[Exercise text Boundary: Start]
Chris Hughes’ recent trip to Cuba was supposed to be yet another fun travel experience where he could see the local culture and capture some cool drone footage. But thanks to that drone, he instead spent 13 days in solitary confinement in a Cuban jail.
Hughes is a small business owner and drone hobbyist from Toronto—in other words: a harmless tourists. This also isn’t his first trip to Havana, he’s a seasoned traveler. But it seems all that stands between a harmless tourist and a dark 7 x 7-foot prison cell in Cuba … is a Phantom drone.
“While flying a recreational DJI drone, I was detained by Cuban military officials on suspicion of espionage and terrorist activity,” he tells PetaPixel. “No one spoke English, and from the few words I could understand, I was facing life in prison if I was found guilty of my alleged ‘crimes.'”
All of his belongings were taken away, he was given “2 bedsheets, a pillowcase, a towel, and half a bar of soap,” and sent to a dark, tiny cell with only a cot and a drainage hole for a toilet. Things didn’t get better from there.
“I was given a cup of ‘Cuban water’ three times a day and stale bread with white rice and sometimes a piece of chicken,” he told us. “I wasn’t allowed out of my cell for activity, and was never updated on my situation or told whether or not I was ever leaving.”
You can imagine his horror. He was allowed no phone call, and as the days dragged on he assumed his friends and family thought he had died. It wasn’t until his 11th day of isolation that he was pulled out of his cell and discovered that his family had been working to get him out.
“I was brought into a little room where the police, military, and immigration officers surrounded me and told me I was found innocent and would face no charges,” Hughes tells PetaPixel. “I don’t know how my wife found out that I was initially being held, but she alerted the Canadian Consultant (on the 4th day) who negotiated for my release over the last week.”
In all, he spent 13 “long dark days in a Cuban Immigration prison” before being escorted by police onto a 5am Air Canada flight out of Havana on Thursday morning.
Perhaps surprisingly, the reason he reached out to us wasn’t out of some vendetta. “Despite my experience in the country, I have no hard feelings,” he told us. In fact, he plans to go back some day. He simply wants to warn other tourists and photographers of the dangers of flying a drone in Cuba.
“Although there were no warnings, signage at airport, or any laws that I was aware of,” he says, “I would still like to warn Tourists of the implications of bringing drones or unauthorized devices to Cuba.”
You can see the footage (deemed “not criminal” by the Cuban authorities) he was arrested for and hear the story from the man himself in the video at the top.
[Exercise text Boundary: End]
[Information given Boundary: Start]
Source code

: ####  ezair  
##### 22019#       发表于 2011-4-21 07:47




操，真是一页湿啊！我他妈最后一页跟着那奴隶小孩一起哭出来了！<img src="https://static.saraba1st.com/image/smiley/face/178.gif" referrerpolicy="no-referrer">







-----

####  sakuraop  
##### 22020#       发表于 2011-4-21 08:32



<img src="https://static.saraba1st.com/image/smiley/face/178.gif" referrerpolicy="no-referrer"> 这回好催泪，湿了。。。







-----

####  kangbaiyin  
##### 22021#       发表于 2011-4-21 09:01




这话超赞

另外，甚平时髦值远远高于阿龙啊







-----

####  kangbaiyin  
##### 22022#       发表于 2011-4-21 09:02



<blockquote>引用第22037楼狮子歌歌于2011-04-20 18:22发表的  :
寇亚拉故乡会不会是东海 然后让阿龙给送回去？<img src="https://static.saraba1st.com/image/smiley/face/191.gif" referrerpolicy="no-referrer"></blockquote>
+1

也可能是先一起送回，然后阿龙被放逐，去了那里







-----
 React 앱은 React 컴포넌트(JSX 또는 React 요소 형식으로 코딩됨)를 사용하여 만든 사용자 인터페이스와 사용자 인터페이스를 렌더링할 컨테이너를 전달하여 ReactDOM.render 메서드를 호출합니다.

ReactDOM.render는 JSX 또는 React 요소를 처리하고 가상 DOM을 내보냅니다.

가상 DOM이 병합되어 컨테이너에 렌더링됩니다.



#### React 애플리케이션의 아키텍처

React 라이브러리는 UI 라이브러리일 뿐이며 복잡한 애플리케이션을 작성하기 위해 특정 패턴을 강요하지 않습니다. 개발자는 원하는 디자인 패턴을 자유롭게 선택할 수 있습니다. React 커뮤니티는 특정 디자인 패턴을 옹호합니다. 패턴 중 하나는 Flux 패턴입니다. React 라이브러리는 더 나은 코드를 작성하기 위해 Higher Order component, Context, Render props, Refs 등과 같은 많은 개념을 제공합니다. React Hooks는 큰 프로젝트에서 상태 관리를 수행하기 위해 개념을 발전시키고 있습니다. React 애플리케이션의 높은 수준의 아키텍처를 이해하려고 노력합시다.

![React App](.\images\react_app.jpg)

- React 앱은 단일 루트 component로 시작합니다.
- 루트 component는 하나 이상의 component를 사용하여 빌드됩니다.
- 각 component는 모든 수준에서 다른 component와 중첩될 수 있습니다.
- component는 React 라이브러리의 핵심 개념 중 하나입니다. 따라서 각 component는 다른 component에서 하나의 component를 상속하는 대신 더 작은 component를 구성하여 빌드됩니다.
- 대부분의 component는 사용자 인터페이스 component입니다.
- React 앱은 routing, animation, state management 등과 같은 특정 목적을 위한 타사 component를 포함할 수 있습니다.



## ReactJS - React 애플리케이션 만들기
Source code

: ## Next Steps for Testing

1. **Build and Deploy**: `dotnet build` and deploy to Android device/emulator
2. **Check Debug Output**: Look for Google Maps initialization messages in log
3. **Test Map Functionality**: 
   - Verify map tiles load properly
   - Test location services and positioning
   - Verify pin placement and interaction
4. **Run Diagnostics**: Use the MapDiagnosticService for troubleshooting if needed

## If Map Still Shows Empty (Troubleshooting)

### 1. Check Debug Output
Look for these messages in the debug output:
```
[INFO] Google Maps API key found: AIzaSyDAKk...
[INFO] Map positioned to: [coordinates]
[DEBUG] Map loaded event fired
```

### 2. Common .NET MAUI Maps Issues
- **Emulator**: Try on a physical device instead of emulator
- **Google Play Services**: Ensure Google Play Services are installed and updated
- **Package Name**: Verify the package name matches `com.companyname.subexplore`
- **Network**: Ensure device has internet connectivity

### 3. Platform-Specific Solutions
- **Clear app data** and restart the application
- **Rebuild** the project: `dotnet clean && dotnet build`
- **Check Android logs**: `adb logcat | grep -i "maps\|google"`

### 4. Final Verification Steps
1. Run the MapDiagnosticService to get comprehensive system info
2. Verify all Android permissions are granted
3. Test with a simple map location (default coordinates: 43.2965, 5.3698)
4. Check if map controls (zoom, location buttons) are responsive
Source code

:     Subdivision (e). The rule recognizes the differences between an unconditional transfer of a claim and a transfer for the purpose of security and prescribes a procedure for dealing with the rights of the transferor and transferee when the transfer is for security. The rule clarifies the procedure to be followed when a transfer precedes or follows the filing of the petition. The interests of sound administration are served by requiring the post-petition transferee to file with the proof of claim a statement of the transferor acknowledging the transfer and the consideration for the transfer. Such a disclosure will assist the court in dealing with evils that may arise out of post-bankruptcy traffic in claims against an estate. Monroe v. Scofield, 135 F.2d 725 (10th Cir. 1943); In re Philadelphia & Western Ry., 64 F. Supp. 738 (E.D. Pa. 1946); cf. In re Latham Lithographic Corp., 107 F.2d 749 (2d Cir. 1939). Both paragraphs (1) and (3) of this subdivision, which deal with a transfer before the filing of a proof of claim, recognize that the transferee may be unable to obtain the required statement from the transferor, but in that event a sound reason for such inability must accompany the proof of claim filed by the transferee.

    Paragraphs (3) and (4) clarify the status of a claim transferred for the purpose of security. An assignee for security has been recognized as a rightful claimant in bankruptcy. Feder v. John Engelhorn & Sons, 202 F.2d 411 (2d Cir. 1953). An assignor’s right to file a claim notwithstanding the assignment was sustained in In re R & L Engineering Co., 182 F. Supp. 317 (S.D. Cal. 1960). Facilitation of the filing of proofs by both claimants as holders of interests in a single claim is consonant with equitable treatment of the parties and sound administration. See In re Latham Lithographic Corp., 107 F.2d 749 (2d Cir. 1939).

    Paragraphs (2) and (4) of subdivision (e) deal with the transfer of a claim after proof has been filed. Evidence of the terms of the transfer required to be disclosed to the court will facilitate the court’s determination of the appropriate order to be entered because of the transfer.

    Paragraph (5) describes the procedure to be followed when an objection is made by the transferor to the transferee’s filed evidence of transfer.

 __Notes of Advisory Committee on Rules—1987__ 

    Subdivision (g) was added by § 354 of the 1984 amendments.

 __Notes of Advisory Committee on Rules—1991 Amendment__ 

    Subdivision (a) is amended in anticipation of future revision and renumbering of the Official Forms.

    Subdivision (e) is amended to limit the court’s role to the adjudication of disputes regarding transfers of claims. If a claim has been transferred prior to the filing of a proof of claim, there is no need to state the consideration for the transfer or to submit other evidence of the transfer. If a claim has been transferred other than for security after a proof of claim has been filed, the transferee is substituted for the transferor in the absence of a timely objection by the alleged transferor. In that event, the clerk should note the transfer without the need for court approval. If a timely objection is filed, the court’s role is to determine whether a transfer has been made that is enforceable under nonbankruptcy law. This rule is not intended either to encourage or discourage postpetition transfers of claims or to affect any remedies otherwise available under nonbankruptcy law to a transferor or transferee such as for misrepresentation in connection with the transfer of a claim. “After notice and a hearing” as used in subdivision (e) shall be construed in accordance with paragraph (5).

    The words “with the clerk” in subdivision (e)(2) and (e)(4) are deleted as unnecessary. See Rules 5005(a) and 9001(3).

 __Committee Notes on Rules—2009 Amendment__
[Information given Boundary: End]
## Task
In the account of the drone arrest in Cuba, quote everything from "In all, he spent" down to "on Thursday morning.". The lines are not needed for the task.

## Answer area
In all, he spent 13 “long dark days in a Cuban Immigration prison” before being escorted by police onto a 5am Air Canada flight out of Havana on Thursday morning.